Depressione “effetto collaterale" del diabete per 700 mila italiani

Il congresso di NeuroPsicoFarmacologia

Depressione “effetto collaterale" del diabete per 700 mila italiani

di redazione

La depressione può essere considerata un effetto collaterale del diabete. Il 17 per cento delle persone con diabete, infatti, sviluppa prima o poi depressione, con una probabilità più elevata nelle donne, fra gli over 65, nei pazienti con altre patologie e in chi vive in aree rurali. Si parla di circa 700 mila persone. La depressione è a sua volta motivo di pericolo per i pazienti perché la probabilità di sviluppare complicanze del diabete acute e/o nel lungo termine raddoppia e la mortalità è quasi tripla. È quanto dimostra uno studio pubblicato su Acta Diabetologica, condotto da ricercatori dell’Università di Bologna su oltre 30mila nuovi casi di diabete diagnosticati in Emilia Romagna fra il 2008 e il 2017, seguiti fino al 2020. I ricercatori hanno registrato le nuove diagnosi di depressione e le complicanze metaboliche emerse nel corso degli anni.

I dati della ricerca sono stati discussi in occasione del XXIII congresso nazionale virtuale della Società Italiana di NeuroPsicoFarmacologia.  Individuare con adeguati screening chi ha il diabete e la depressione è fondamentale per poter impostare un adeguato trattamento e scongiurare così le conseguenze di questa pericolosa ‘accoppiata’ di malattie: i pazienti con entrambe le patologie infatti hanno un rischio 1,6 volte superiore di andare incontro a complicanze metaboliche nel lungo termine, ovvero nell’arco di 10 anni, e di 2,3 volte superiore di complicanze acute nel giro di tre anni, mentre il rischio di mortalità è 2,8 volte superiore rispetto a chi non soffre di depressione.

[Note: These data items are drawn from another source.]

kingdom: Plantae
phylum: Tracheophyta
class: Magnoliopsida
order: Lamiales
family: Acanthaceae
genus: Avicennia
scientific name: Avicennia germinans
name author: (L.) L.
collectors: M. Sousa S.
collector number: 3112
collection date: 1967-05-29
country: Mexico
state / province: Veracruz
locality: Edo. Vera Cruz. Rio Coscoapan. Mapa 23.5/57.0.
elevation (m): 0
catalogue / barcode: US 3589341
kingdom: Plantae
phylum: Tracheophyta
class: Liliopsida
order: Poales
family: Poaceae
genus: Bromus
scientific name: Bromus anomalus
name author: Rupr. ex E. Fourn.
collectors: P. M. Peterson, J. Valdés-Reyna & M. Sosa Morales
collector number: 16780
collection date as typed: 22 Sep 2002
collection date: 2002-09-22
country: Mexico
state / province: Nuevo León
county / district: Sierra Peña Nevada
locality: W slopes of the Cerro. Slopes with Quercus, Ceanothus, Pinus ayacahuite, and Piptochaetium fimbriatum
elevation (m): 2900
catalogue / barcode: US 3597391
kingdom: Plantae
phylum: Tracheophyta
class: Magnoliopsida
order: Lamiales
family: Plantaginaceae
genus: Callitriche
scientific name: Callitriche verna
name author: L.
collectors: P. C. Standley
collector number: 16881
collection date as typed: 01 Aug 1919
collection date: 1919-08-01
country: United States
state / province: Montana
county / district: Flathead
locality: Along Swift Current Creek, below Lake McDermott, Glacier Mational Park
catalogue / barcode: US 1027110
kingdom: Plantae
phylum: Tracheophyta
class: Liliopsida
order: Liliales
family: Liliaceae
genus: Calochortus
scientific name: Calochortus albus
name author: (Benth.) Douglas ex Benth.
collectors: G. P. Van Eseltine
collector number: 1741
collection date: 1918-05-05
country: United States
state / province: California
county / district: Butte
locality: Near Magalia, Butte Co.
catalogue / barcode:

«La depressione è una frequente comorbidità per numerose patologie croniche. I nuovi dati confermano come dopo una diagnosi difficile come quella di diabete, una malattia con cui si è costretti a convivere per il resto della propria vita, aumenta la probabilità di andare incontro a un disturbo dell’umore: una percentuale di nuove diagnosi di depressione del 17 per cento entro i primi 10 anni dalla diagnosi della patologia metabolica indica un’incidenza di malessere mentale che non può e non deve essere ignorata, soprattutto per le conseguenze drammatiche sulla salute generale dei pazienti che questa può avere», spiega Matteo Balestrieri, co-presidente della Società Italiana di NeuroPsicoFarmacologia e professore ordinario di Psichiatria all’Università di Udine. 

I risultati dello studio indicano che quando la depressione si associa a un’altra patologia, la prognosi peggiora in maniera netta. «Ecco perché è fondamentale monitorare tutti i pazienti che ricevono una diagnosi di malattia cronica, dal diabete alle malattie cardiovascolari, dalle patologie reumatiche ai tumori: nei mesi e anni successivi, il rischio di ammalarsi di depressione cresce e non deve essere considerata un ‘cattivo umore’ dovuto al peggioramento della salute, ma una patologia vera e propria che va trattata in maniera adeguata ed evitare che comprometta la salute e perfino l’aspettativa di vita», commenta Claudio Mencacci, co-presidente della Società Italiana di NeuroPsicoFarmacologia e direttore emerito di neuroscienze e salute mentale all’ASST Fatebenefratelli-Sacco di Milano.

Gli esperti consigliano di sottoporre i pazienti con malattie croniche a periodici screening per la depressione. 

«Soffrire di una malattia cronica impone nuovi limiti con cui occorre confrontarsi e comporta paure a cui può essere difficile far fronte. Tutto questo può portare alla comparsa di sintomi depressivi che non vanno ignorati ma indagati a fondo per porre una corretta diagnosi e, se necessario, intraprendere un adeguato trattamento», concludono Mencacci e Balestrieri.